12a. L'interruption de la vie a-t-elle fait l'objet d'une concertation avec le personnel traitant ou soignant ?

12b. Si oui, avec qui et quelle était l'opinion de ces personnes ?

12c. Si non, pourquoi cette concertation n'a-t-elle pas eu lieu ?

13a. L'interruption de la vie a-t-elle fait l'objet d'une concertation avec des proches ?

13b. Si oui, avec qui et quelle était l'opinion de ces personnes ?

13c. Si non, pourquoi cette concertation n'a-t-elle pas eu lieu ?

III. CONSULTATION D'UN CONFRÈRE

14. Quel médecin ou quels médecins ont été consultés ?

15a. En quelle qualité ont-ils été consultés :

· médecin de famille

· médecin-conseil spécialisé dans les questions d'euthanasie (4(*))

· médecin spécialiste

· autre (précisez)
15b. Ce médecin ou ces médecins faisaient-ils partie de l'équipe soignante ?

15c. Quelle est sa/leur relation avec vous ?

15d. Le médecin consulté a-t-il un lien de parenté avec le patient ?

16. Quand le ou les médecins consultés ont-ils vu le patient ?

17. Remarque : Veuillez joindre à votre rapport, le rapport écrit du ou des médecins consultés.
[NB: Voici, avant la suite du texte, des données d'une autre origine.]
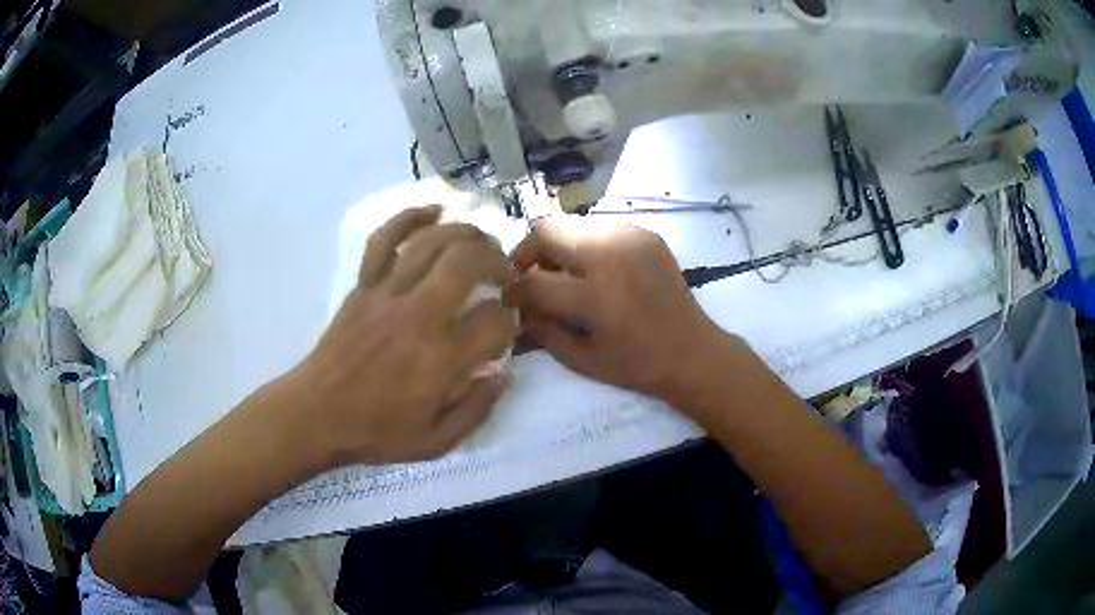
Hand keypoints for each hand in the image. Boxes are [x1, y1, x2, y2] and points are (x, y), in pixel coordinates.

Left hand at [289, 206, 516, 465]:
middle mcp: (418, 316)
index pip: (495, 321)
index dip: (512, 319)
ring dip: (466, 234)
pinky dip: (411, 217)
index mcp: (441, 360)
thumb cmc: (375, 432)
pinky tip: (435, 210)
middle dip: (498, 261)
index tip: (508, 325)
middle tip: (506, 274)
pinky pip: (385, 238)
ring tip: (482, 242)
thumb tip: (504, 373)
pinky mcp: (363, 284)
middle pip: (469, 263)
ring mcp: (387, 294)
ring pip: (433, 242)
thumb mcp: (435, 442)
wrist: (315, 414)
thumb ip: (477, 409)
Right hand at [504, 217, 724, 398]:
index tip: (507, 299)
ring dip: (557, 246)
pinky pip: (598, 228)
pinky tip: (593, 270)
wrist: (692, 350)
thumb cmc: (637, 364)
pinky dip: (584, 245)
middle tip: (530, 277)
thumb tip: (517, 309)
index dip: (512, 291)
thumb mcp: (581, 359)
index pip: (534, 281)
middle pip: (547, 230)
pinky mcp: (644, 234)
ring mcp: (630, 238)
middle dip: (528, 253)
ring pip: (571, 223)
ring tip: (563, 275)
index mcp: (596, 295)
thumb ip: (542, 331)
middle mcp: (611, 255)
Les points suivants doivent y être précisés :

a. l'absence d'issue et le caractère insupportable de la souffrance du patient ;

b. le caractère volontaire et mûrement réfléchi de la demande du patient ;

c. les explications données au patient sur ses perspectives ;

d. la conviction qu'il n'existait aucune autre solution raisonnable ;

e. sa relation avec le patient et avec le médecin.

IV. MISE EN OEUVRE DE L'INTERRUPTION DE LA VIE SUR DEMANDE OU DE L'AIDE AU SUICIDE

18a. Y a-t-il eu :

interruption de la vie sur demande (dans l'affirmative, passez à la question 18b)

ou

aide au suicide ?

18b. Par qui l'interruption de la vie sur demande a-t-elle été effectivement pratiquée ?

19. Quels ont été les moyens et méthodes utilisés pour interrompre la vie ?

20. Qui, en dehors de vous même, était présent lors de l'interruption de vie ?

V. AUTRES REMARQUES

22. Y a-t-il d'autres points que vous souhaitiez porter à la connaissance de la commission régionale de contrôle et qui n'ont pas été abordés dans le présent questionnaire ?

Date :

Nom :

Signature :




(1) L'opposition sociale-chrétienne a annoncé son intention d'introduire un recours devant la Cour européenne des droits de l'homme.

(2) Voir Étude de législation comparée LC 49 de janvier 1999 sur l'euthanasie.

(3) Le code pénal prévoit six catégories d'amendes. Celles de la sixième catégorie peuvent s'élever à 450 000 €, celles de la cinquième à 45 000 € et celles de la quatrième à 11 250 €.

(4) La fédération néerlandaise des médecins forme ces médecins dans le cadre d'un programme intitulé « Soutien et consultation en cas d'euthanasie ».